To broadcast a signed transaction—whether you signed it locally via Web3.js, Ethers.js, or a hardware wallet—use eth_sendRawTransaction. Pass the RLP-encoded hex payload as your parameter:
{"jsonrpc":"2.0","method":"eth_sendRawTransaction","params":["0x02f8…"],"id":"1"}
and the node responds with the new transaction hash.
Once you have a transaction hash, call eth_getTransactionReceipt to retrieve execution details such as success status, gas used, and event logs. Poll this endpoint until its result
field is non-null:
{"jsonrpc":"2.0","method":"eth_getTransactionReceipt","params":["0xHash"],"id":"1"}
and you’ll receive the full receipt JSON.
To read an account’s ETH balance at a given block (defaulting to "latest"
), the eth_getBalance method is your tool of choice. By supplying the address and block tag, you get back the balance in Wei (hex-encoded):
{"jsonrpc":"2.0","method":"eth_getBalance","params":["0xAddr","latest"],"id":"1"}
Finally, eth_gasPrice returns the network’s median gas price over the last 100 blocks, which helps you set sensible default fees:
{"jsonrpc":"2.0","method":"eth_gasPrice","params":[],"id":"1"}
and the node replies with the suggested gas price in hex-encoded Wei.
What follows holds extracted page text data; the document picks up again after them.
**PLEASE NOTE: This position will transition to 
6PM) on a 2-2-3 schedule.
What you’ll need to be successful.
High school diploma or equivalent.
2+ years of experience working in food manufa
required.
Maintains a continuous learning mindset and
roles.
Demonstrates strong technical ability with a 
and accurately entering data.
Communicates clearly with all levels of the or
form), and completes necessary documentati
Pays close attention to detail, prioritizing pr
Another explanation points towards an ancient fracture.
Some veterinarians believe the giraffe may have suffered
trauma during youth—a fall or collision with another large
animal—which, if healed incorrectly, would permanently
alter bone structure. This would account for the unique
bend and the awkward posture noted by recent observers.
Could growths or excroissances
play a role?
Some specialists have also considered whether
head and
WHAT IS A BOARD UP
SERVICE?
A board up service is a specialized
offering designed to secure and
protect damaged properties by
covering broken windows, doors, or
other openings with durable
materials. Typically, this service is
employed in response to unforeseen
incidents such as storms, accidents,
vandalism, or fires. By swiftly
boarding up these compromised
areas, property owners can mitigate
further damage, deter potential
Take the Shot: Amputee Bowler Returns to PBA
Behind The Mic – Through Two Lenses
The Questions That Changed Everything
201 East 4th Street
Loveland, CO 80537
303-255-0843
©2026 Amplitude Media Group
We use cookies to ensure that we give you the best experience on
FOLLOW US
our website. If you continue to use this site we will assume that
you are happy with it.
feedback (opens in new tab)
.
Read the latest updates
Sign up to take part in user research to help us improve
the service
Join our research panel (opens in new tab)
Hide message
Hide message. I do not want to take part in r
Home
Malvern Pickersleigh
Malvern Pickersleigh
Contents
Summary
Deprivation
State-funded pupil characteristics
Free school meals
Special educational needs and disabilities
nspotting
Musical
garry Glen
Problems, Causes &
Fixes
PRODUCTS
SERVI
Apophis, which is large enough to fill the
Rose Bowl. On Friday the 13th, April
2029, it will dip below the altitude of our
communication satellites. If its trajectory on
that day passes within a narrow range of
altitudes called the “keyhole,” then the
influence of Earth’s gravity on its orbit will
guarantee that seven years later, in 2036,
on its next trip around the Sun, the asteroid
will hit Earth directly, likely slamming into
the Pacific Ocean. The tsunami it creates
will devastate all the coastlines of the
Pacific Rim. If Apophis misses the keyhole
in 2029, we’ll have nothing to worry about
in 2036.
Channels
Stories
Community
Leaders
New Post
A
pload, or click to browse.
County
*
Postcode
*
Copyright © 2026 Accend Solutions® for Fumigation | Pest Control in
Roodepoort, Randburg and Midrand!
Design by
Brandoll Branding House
On GetBlock, each of these calls consumes one Compute Unit—except when you request a full transaction list via eth_getBlockByNumber
, which costs more due to the larger response payload. Feel free to extend your toolkit with methods such as eth_estimateGas
, WebSocket subscriptions via eth_subscribe
, or network chain ID queries with net_version
. For the complete Ethereum JSON-RPC reference, consult the GetBlock Ethereum API documentation.
Conclusion
In this guide, you started by setting up your infrastructure: you created a GetBlock account, got an access token, and set up a dedicated Ethereum endpoint for your project. Then, you customized the node by picking the client implementation, choosing between full or archive storage modes, and turning on the necessary RPC modules for best performance. For security, you managed tokens carefully and set up IP allow-lists so only trusted back-ends and wallets can access your JSON-RPC interface. You checked functionality by running calls like eth_blockNumber
and eth_getBalance
using the official Postman collection, making sure your node stays in sync and meets GetBlock’s 99.9% uptime promise. Finally, you connected the endpoint to your applications: integrating it with Web3.js or Ethers.js for automated interactions and setting MetaMask to use the same URL for smooth front-end testing.
Recommended Next Steps
To keep an eye on your endpoint's health, turn on monitoring and alerts in the dashboard's Monitoring and Analytics section. Here, you can check compute-unit usage, response times, and error rates. Set up email or webhook alerts to get notified before you reach your plan limits. For more control over node behavior, look into advanced settings like pruning options, tracing modes, or JWT-based Engine API authentication. If you need more capacity, add more dedicated nodes or switch to cluster mode to share the load. Keep important documents handy for daily tasks: the endpoint setup guide, the error catalog, and the full Ethereum API reference. By doing this, you'll keep your private Ethereum node secure, easy to monitor, and ready to support everything from internal analytics to production-grade dApps.